The diet needs to be monitored carefully and it is advisable to seek veterinary advice about the best nutrition during the stages of pregnancy. Five to six weeks into her pregnancy, she will need 30-50% more food than normal to provide sufficient nutrients to her puppies. Give her small and frequent meals to help her eat the amount of food she requires; the growing pups inside her will take up much more room and this will lead to her becoming full more quickly. If you use a good quality, high protein food, supplements will not be necessary.
Carry on exercising your bitch, but try to avoid anything too strenuous especially after the first month of pregnancy. Go on short walks and don’t let her get overtired.
Many canine medications are safe to use during pregnancy, however, veterinary advice should always be sought to ensure the specific medication you have in mind will cause no harm to the pups. If you give your bitch regular preventative medication for heartworm you can continue this throughout the pregnancy.
Vaccinations should not be given during canine pregnancy; however, if possible, it is a great idea to have your bitch vaccinated just before becoming pregnant as this will ensure she has a high level of antibodies to pass onto her puppies during lactation.

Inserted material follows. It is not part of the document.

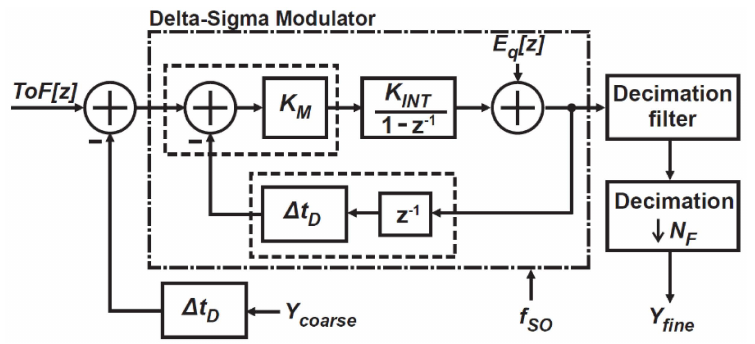
Figure 4. An equivalent block diagram for fine ToF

Fenbendazole is a suitable wormer for pregnant bitches; it is effective against roundworm, hookworm, lungworm and tapeworm. Pyrantel/praziquantel combinations may also be suitable. The dosage regime will depend on the product you have chosen – always follow pack directions closely and consult your veterinarian if you are in any doubt about the dosage regime of your chosen product. It is very important to de-worm your bitch to ensure worm infestation is not passed on to the puppies. Always seek veterinary advice to ensure the correct product is being administered to your bitch and that it is being given at the correct dose and frequency.
Preparing for the birth
During the last 3 weeks of pregnancy it is a good idea to isolate her from other dogs to ensure she does not contract the herpes virus which can trigger a miscarriage.
She may dislike being left alone and will probably become more affectionate, if a little irritable. As the delivery date approaches she will start to look for a safe place to give birth. Prepare a whelping box for your bitch two to three weeks before she is due will give her time to become accustomed to it enough that she will choose to give birth in it.